[Newbie] Question about instance method scoping/parsing (?)


#1

Can anyone explain to me what’s going on here?


#!/usr/bin/env ruby -w

class Thingy
attr_accessor :name

def test
puts “self.name: #{self.name}”
puts “name: #{name}”

name ||= 'default value'

puts "self.name: #{self.name}"
puts "name:      #{name}"

end
end

thing1 = Thingy.new
thing1.name = ‘custom value’
thing1.test

$ ruby dditest.rb
self.name: custom value
name: custom value
self.name: custom value
name: default value

I thought calling a method without a receiver (i.e. name, name=) within
an instance method would always call that method on the current object.
Is this not true for setters (i.e. Thingy#name=)?
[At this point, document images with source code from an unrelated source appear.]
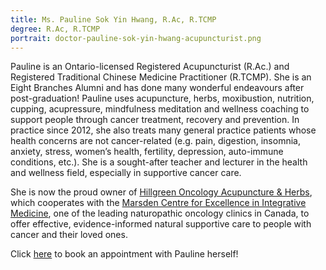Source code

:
 ```yaml
---
title: Ms. Pauline Sok Yin Hwang, R.Ac, R.TCMP
degree: R.Ac, R.TCMP
portrait: doctor-pauline-sok-yin-hwang-acupuncturist.png
---
```

Pauline is an Ontario-licensed Registered Acupuncturist (R.Ac.) and Registered Traditional Chinese Medicine Practitioner (R.TCMP). She is an Eight Branches Alumni and has done many wonderful endeavours after post-graduation! Pauline uses acupuncture, herbs, moxibustion, nutrition, cupping, acupressure, mindfulness meditation and wellness coaching to support people through cancer treatment, recovery and prevention. In practice since 2012, she also treats many general practice patients whose health concerns are not cancer-related (e.g. pain, digestion, insomnia, anxiety, stress, women’s health, fertility, depression, auto-immune conditions, etc.). She is a sought-after teacher and lecturer in the health and wellness field, especially in supportive cancer care. 



She is now the proud owner of [Hillgreen Oncology Acupuncture & Herbs](https://oncologyacupuncture.ca/), which cooperates with the [Marsden Centre for Excellence in Integrative Medicine](https://oncologyacupuncture.ca/pauline#), one of the leading naturopathic oncology clinics in Canada, to offer effective, evidence-informed natural supportive care to people with cancer and their loved ones.



Click [here](https://hillgreen.janeapp.com/) to book an appointment with Pauline herself!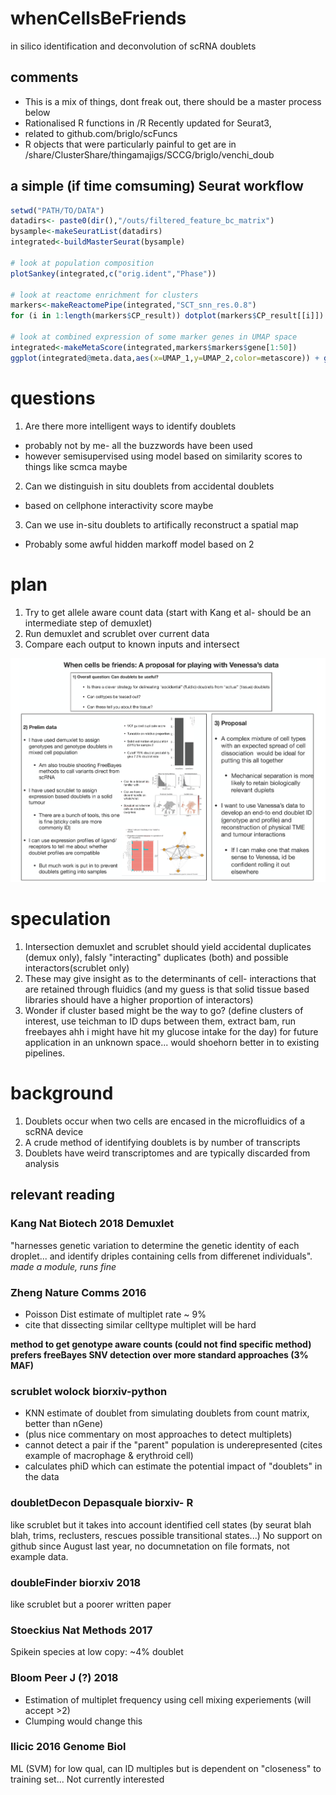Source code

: # whenCellsBeFriends
in silico identification and deconvolution of scRNA doublets

## comments
* This is a mix of things, dont freak out, there should be a master process below
* Rationalised R functions in /R Recently updated for Seurat3,
* related to github.com/briglo/scFuncs
* R objects that were particularly painful to get are in  /share/ClusterShare/thingamajigs/SCCG/briglo/venchi_doub

## a simple (if time comsuming) Seurat workflow
```R
setwd("PATH/TO/DATA")
datadirs<- paste0(dir(),"/outs/filtered_feature_bc_matrix")
bysample<-makeSeuratList(datadirs)
integrated<-buildMasterSeurat(bysample)

# look at population composition 
plotSankey(integrated,c("orig.ident","Phase"))

# look at reactome enrichment for clusters
markers<-makeReactomePipe(integrated,"SCT_snn_res.0.8")
for (i in 1:length(markers$CP_result)) dotplot(markers$CP_result[[i]]) + ggtitle(names(markers$CP_result)[i])

# look at combined expression of some marker genes in UMAP space
integrated<-makeMetaScore(integrated,markers$markers$gene[1:50])
ggplot(integrated@meta.data,aes(x=UMAP_1,y=UMAP_2,color=metascore)) + geom_point(alpha=.5) + scale_colour_gradientn(colours = jet.colors(7))
```

# questions
1) Are there more intelligent ways to identify doublets
  * probably not by me- all the buzzwords have been used
  * however semisupervised using model based on similarity scores to things like scmca maybe

2) Can we distinguish in situ doublets from accidental doublets
  * based on cellphone interactivity score maybe
3) Can we use in-situ doublets to artifically reconstruct a spatial map
  * Probably some awful hidden markoff model based on 2

  # plan
  1) Try to get allele aware count data (start with Kang et al- should be an intermediate step of demuxlet)
  2) Run demuxlet and scrublet over current data
  3) Compare each output to known inputs and intersect

![justification](https://github.com/briglo/whenCellsBeFriends/blob/master/images/190509_justification.png)

# speculation
  1) Intersection demuxlet and scrublet should yield accidental duplicates (demux only), falsly "interacting" duplicates (both) and possible interactors(scrublet only)
  2) These may give insight as to the determinants of cell- interactions that are retained through fluidics (and my guess is that solid tissue based libraries should have a higher proportion of interactors)
3) Wonder if cluster based might be the way to go? (define clusters of interest, use teichman to ID dups between them, extract bam, run freebayes ahh i might have hit my glucose intake for the day) for future application in an unknown space... would shoehorn better in to existing pipelines.


# background
1) Doublets occur when two cells are encased in the microfluidics of a scRNA device
2) A crude method of identifying doublets is by number of transcripts 
3) Doublets have weird transcriptomes and are typically discarded from analysis

## relevant reading
### Kang Nat Biotech 2018 Demuxlet
"harnesses genetic variation to determine the genetic identity of each droplet... and identify driples containing cells from differenet individuals".  
  *made a module, runs fine*


###  Zheng Nature Comms 2016
- Poisson Dist estimate of multiplet rate ~ 9%
- cite that dissecting similar celltype multiplet will be hard

**method to get genotype aware counts (could not find specific method) prefers freeBayes SNV detection over more standard approaches (3% MAF)**

### scrublet wolock biorxiv-python
- KNN estimate of doublet from simulating doublets from count matrix, better than nGene)
- (plus nice commentary on most approaches to detect multiplets)
- cannot detect a pair if the "parent" population is underepresented (cites example of macrophage & erythroid cell)
- calculates phiD which can estimate the potential impact of "doublets" in the data

### doubletDecon Depasquale biorxiv- R
like scrublet but it takes into account identified cell states (by seurat blah blah, trims, reclusters, rescues possible transitional states...)
No support on github since August last year, no documnetation on file formats, not example data.

### doubleFinder biorxiv 2018 
like scrublet but a poorer written paper

### Stoeckius Nat Methods 2017
Spikein species at low copy: ~4% doublet

### Bloom Peer J (?) 2018
- Estimation of multiplet frequency using cell mixing experiements (will accept >2)
- Clumping would change this

### Ilicic 2016 Genome Biol
ML (SVM) for low qual, can ID multiples but is dependent on "closeness" to training set...  Not currently interested




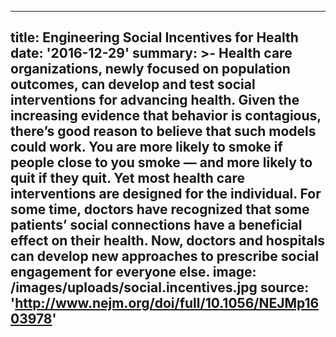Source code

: ---
title: Engineering Social Incentives for Health
date: '2016-12-29'
summary: >-
  Health care organizations, newly focused on population outcomes, can develop
  and test social interventions for advancing health. Given the increasing
  evidence that behavior is contagious, there’s good reason to believe that such
  models could work. You are more likely to smoke if people close to you smoke —
  and more likely to quit if they quit. Yet most health care interventions are
  designed for the individual. For some time, doctors have recognized that some
  patients’ social connections have a beneficial effect on their health. Now,
  doctors and hospitals can develop new approaches to prescribe social
  engagement for everyone else.
image: /images/uploads/social.incentives.jpg
source: 'http://www.nejm.org/doi/full/10.1056/NEJMp1603978'
----

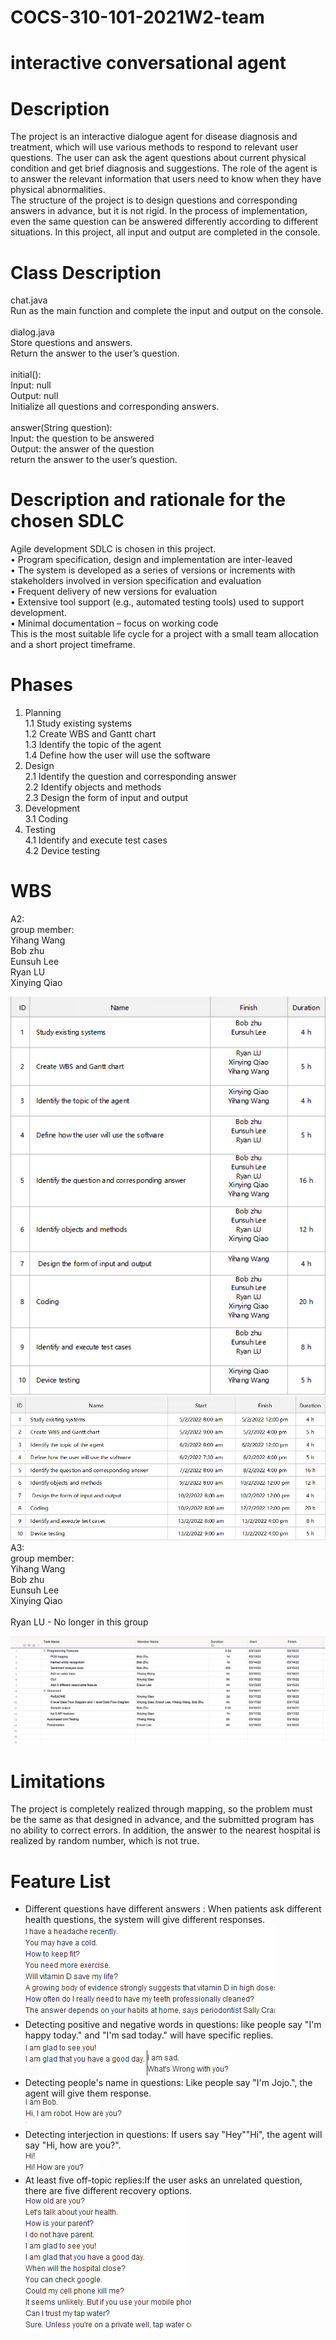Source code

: # COCS-310-101-2021W2-team 
# interactive conversational agent
# Description
The project is an interactive dialogue agent for disease diagnosis and treatment, which will use various methods to respond to relevant user questions. The user can ask the agent questions about current physical condition and get brief diagnosis and suggestions. The role of the agent is to answer the relevant information that users need to know when they have physical abnormalities.<Br/>
The structure of the project is to design questions and corresponding answers in advance, but it is not rigid. In the process of implementation, even the same question can be answered differently according to different situations. In this project, all input and output are completed in the console.<Br/>
# Class Description
chat.java<Br/>
Run as the main function and complete the input and output on the console.<Br/><Br/>
dialog.java<Br/>
Store questions and answers.<Br/>
Return the answer to the user’s question.<Br/><Br/>
initial():<Br/>
Input: null<Br/>
Output: null<Br/>
Initialize all questions and corresponding answers.<Br/><Br/>
answer(String question):<Br/>
Input: the question to be answered<Br/>
Output: the answer of the question<Br/>
return the answer to the user’s question.<Br/>
# Description and rationale for the chosen SDLC
Agile development SDLC is chosen in this project.<Br/>
• Program specification, design and implementation are inter-leaved<Br/>
• The system is developed as a series of versions or increments with stakeholders involved in version specification and evaluation<Br/>
• Frequent delivery of new versions for evaluation<Br/>
• Extensive tool support (e.g., automated testing tools) used to support development.<Br/>
• Minimal documentation – focus on working code<Br/>
This is the most suitable life cycle for a project with a small team allocation and a short project timeframe.<Br/>
# Phases
1. Planning<Br/>
1.1 Study existing systems<Br/>
1.2 Create WBS and Gantt chart<Br/>
1.3 Identify the topic of the agent<Br/>
1.4 Define how the user will use the software<Br/>
2. Design<Br/>
2.1 Identify the question and corresponding answer<Br/>
2.2 Identify objects and methods<Br/>
2.3 Design the form of input and output<Br/>
3. Development<Br/>
3.1 Coding<Br/>
4. Testing<Br/>
4.1 Identify and execute test cases<Br/>
4.2 Device testing<Br/>
# WBS
A2:<Br/>
group member: <Br/>
Yihang Wang<Br/>
Bob zhu<Br/>
Eunsuh Lee<Br/>
Ryan LU <Br/>
Xinying Qiao<Br/>

![image](https://github.com/yihang9344/COCS-310-101-2021W2-team/blob/main/image.png)<Br/>
![image3](https://github.com/yihang9344/COCS-310-101-2021W2-team/blob/main/image3.png)<Br/>
A3:<Br/>
group member: <Br/>
Yihang Wang<Br/>
Bob zhu<Br/>
Eunsuh Lee<Br/>
Xinying Qiao<Br/>
<Br/>
Ryan LU - No longer in this group<Br/>

![image2](https://github.com/yihang9344/COCS-310-101-2021W2-team/blob/main/image2.png)

# Limitations
The project is completely realized through mapping, so the problem must be the same as that designed in advance, and the submitted program has no ability to correct errors.
In addition, the answer to the nearest hospital is realized by random number, which is not true.

# Feature List
- Different questions have different answers : When patients ask different health questions, the system will give different responses.<Br/>
 ![response](https://github.com/yihang9344/COCS-310-101-2021W2-team/blob/main/different%20replies.png)
- Detecting positive and negative words in questions: like people say "I'm happy today." and "I'm sad today." will have specific replies.<Br/>
 ![positive](https://github.com/yihang9344/COCS-310-101-2021W2-team/blob/main/positive%20words.png)
 ![negative](https://github.com/yihang9344/COCS-310-101-2021W2-team/blob/main/negative%20words.jpeg)
- Detecting people's name in questions: Like people say "I'm Jojo.", the agent will give them response.<Br/>
 ![name](https://github.com/yihang9344/COCS-310-101-2021W2-team/blob/main/name.jpeg)
- Detecting interjection in questions: If users say "Hey""Hi", the agent will say "Hi, how are you?".<Br/>
 ![UH](https://github.com/yihang9344/COCS-310-101-2021W2-team/blob/main/UH.jpeg)
- At least five off-topic replies:If the user asks an unrelated question, there are five different recovery options.<Br/>
 ![off-topic](https://github.com/yihang9344/COCS-310-101-2021W2-team/blob/main/5%20out-off%20topic.png)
Additionally, why is the first instance of name interpreted as a method
call and the last instance interpreted as (I think) a local variable?

Thanks,
Chris


#2

Hi –

On Sat, 6 Jan 2007, Chris G. wrote:

I thought calling a method without a receiver (i.e. name, name=) within
an instance method would always call that method on the current object.
Is this not true for setters (i.e. Thingy#name=)?

It is not true for setters. The way it works is that when the parser
sees:

bareword = …

it defines bareword as a local variable. Therefore, you always need
an explicit receiver for that kind of method, so Ruby will know it’s a
method.

There are some interesting side-effects from this. For example:

if false
a = 1
end

puts a # nil

Even though “a = 1” is never executed, it’s picked up by the parser,
and a gets defined. That’s why “puts a” doesn’t raise an “unknown
method or local variable” error.

Additionally, why is the first instance of name interpreted as a method
call and the last instance interpreted as (I think) a local variable?

If both are defined, the local variable takes precedence. You can
force method interpretation with parentheses:

name()

but of course in practice it’s better not to reuse the names.